On July 3, he was named the 2015 recipient of the Claude E. Shannon Award by the IEEE Information Theory Society, the most coveted prize in Calderbank’s field.
“The Shannon Award is as big as it gets in electrical engineering and computer science,” said Tom Katsouleas, dean of the Pratt School of Engineering. “It reflects the fundamental role he’s played in communications, with many of his algorithms in use in mobile phones and internet communications today.”
The iiD is an interdisciplinary program headquartered in Gross Hall, but reaching into many areas of campus, that is increasing Duke’s application of “big data” computational research.
The Claude Shannon Award honors “consistent and profound contributions to the field of information theory.” It is named for a man considered the father of information theory, who in his 1937 MIT masters thesis first proposed applying Boolean logic to electrical circuits.

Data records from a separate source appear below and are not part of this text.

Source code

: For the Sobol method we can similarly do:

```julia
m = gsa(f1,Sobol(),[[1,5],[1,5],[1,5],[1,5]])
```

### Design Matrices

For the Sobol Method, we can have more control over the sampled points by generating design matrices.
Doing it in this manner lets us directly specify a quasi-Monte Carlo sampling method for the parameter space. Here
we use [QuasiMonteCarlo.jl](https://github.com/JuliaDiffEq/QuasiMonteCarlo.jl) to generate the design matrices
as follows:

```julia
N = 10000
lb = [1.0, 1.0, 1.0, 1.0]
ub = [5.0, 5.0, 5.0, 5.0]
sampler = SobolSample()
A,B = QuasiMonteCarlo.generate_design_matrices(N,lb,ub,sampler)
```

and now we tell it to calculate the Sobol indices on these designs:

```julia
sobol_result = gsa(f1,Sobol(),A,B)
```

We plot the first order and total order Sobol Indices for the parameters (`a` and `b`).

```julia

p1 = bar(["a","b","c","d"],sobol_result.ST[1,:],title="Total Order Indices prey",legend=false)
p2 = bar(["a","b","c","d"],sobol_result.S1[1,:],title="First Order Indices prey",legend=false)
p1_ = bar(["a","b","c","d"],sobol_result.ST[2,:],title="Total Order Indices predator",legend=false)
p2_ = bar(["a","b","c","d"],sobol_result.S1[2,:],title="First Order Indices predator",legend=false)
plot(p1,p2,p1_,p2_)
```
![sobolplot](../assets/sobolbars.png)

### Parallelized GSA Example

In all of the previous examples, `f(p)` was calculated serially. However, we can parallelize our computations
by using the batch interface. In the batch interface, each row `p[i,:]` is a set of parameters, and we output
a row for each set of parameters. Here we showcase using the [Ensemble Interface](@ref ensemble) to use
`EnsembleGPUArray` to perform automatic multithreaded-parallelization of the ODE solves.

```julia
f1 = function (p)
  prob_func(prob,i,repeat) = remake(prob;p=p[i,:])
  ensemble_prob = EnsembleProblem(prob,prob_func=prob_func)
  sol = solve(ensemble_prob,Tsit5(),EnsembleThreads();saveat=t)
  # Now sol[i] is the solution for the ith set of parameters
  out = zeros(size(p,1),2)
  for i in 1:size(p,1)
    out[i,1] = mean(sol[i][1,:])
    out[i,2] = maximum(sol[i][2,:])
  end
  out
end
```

Calderbank joined Duke in 2010 to become dean of natural sciences in Trinity College of Arts & Sciences. Previously, he had been directing the Program in Applied and Computational Mathematics at Princeton University since 2004. Before that, he was vice president for research at AT&T, responsible for one of the first industrial research labs to focus on “big data.”
Calderbank will present a Shannon Lecture at the IEEE International Symposium on Information Theory in Summer 2015 in Hong Kong.